December, 2013: Still going strong, have been off oral Chemo for a year (cyclophosphamide, Dex, thalidomide). Peripheral neuropathy as annoying side effect, but apart from that, all is well. Bloods every 3 months. MRI, visit to ENT specialist coming up in March next year. Suspicious things may be afoot again?? Always waiting for the other shoe to drop but thankful to still be here.

April 24th, 2014: Back into hospital for Septoplasty, bilateral intranasal antrostomiesx2 bilateral trim turbinates x2 , bilateral functional ethmoid sinus surgery x2 I have some sort of swelling in my left nostril, cannot breathe in and out of it so this is supposed to sort that out??? Tissue to go to pathology???? Hoping for a good result, Otherwise am feeling fine.

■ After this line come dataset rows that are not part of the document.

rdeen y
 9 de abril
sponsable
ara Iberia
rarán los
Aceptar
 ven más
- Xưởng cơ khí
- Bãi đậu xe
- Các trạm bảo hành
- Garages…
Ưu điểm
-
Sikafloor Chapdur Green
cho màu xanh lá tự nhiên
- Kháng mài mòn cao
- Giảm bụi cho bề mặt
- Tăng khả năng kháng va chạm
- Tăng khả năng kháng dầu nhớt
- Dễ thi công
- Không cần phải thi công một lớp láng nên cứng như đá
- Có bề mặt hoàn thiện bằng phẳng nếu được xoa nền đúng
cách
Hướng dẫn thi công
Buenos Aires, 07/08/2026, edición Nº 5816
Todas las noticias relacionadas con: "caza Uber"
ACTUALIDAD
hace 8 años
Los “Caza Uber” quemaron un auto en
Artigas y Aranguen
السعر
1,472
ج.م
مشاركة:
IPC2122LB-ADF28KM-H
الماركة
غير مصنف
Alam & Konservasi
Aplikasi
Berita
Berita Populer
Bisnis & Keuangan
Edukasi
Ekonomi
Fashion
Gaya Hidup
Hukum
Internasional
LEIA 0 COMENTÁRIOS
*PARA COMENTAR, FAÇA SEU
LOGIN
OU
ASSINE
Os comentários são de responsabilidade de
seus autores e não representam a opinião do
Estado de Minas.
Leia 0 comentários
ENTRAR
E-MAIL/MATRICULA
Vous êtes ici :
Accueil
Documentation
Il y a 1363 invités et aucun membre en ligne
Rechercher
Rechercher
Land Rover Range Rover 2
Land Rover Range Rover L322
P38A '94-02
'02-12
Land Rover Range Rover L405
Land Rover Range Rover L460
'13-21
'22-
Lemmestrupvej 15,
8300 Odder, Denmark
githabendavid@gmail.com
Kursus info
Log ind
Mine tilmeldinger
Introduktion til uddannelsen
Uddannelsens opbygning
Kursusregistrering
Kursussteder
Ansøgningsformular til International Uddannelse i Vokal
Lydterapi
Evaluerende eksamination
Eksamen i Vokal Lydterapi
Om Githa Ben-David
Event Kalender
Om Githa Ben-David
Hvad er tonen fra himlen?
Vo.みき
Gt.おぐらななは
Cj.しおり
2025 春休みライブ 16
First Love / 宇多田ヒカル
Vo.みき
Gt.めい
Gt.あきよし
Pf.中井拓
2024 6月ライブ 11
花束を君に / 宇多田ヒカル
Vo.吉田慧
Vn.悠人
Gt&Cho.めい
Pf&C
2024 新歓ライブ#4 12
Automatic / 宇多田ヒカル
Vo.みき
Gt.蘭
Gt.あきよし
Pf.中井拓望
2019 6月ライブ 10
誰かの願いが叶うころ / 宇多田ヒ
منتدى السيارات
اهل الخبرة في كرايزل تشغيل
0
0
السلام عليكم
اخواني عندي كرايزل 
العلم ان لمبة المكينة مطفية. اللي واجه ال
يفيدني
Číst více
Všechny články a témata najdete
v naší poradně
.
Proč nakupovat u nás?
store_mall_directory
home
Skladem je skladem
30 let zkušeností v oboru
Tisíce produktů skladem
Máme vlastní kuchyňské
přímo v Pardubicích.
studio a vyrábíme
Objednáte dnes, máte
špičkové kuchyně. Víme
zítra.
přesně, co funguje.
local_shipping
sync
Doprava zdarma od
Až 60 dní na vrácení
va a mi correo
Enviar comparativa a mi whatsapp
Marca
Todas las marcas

June 10th, 2015: Had to commence course of oral chemo in September last year. Cyclophosphamide and Dexamethasone. Been troubled with side effects, swelling, weight gain, insomnia, shortness of breath, tiredness, weakness etc. Havenít managed the side effects as well this time as last time. I had a tumour in the upper maxilla. I am hoping to come off it in August. My body needs a break. The bloods seem to indicate that healing has taken place. The tumours seem to be popping up with less time in between. However, I turn 70 in 5 days so I am grateful to still be alive

May 21st, 2017: Tumours arisen in roof of mouth through to base of nose bones. Back on Cyclo. Dex and Revlimid. Finding Rev. the hardest to take so far. After nearly 6 months of it Dr dialing back Dex from 5 tabs to 3 and letting me off all Meds after week 3 of Rev for the weeks break. Hair falling out, more, this time. Age almost 72, now. Grateful to be still here.